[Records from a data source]
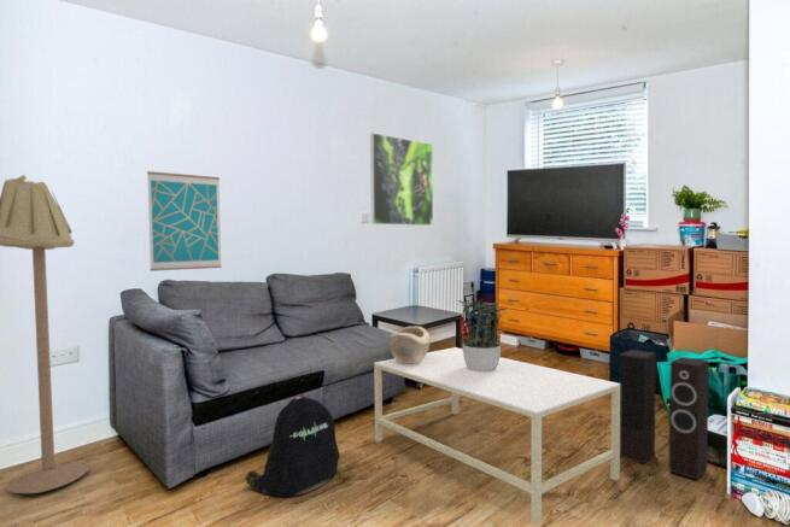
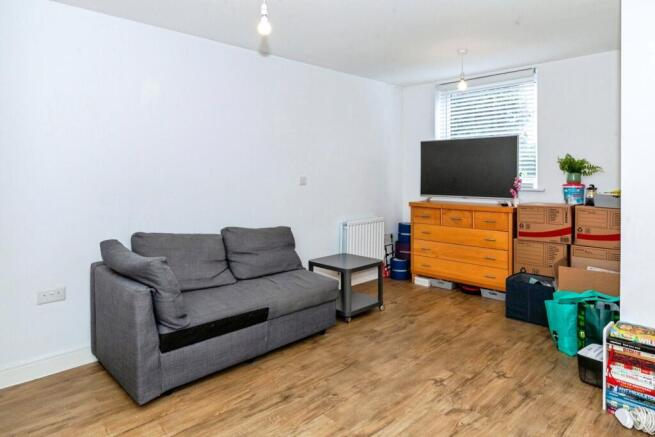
- wall art [146,170,223,273]
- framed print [369,131,434,227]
- speaker [618,349,710,481]
- floor lamp [0,174,90,494]
- decorative bowl [387,326,432,364]
- potted plant [457,294,508,371]
- coffee table [373,346,621,526]
- backpack [244,393,341,498]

— Task prompt —
Word for word, print all of the data; skip the pictures.

— Solved problem —
- wall art [146,170,223,273]
- framed print [369,131,434,227]
- speaker [618,349,710,481]
- floor lamp [0,174,90,494]
- decorative bowl [387,326,432,364]
- potted plant [457,294,508,371]
- coffee table [373,346,621,526]
- backpack [244,393,341,498]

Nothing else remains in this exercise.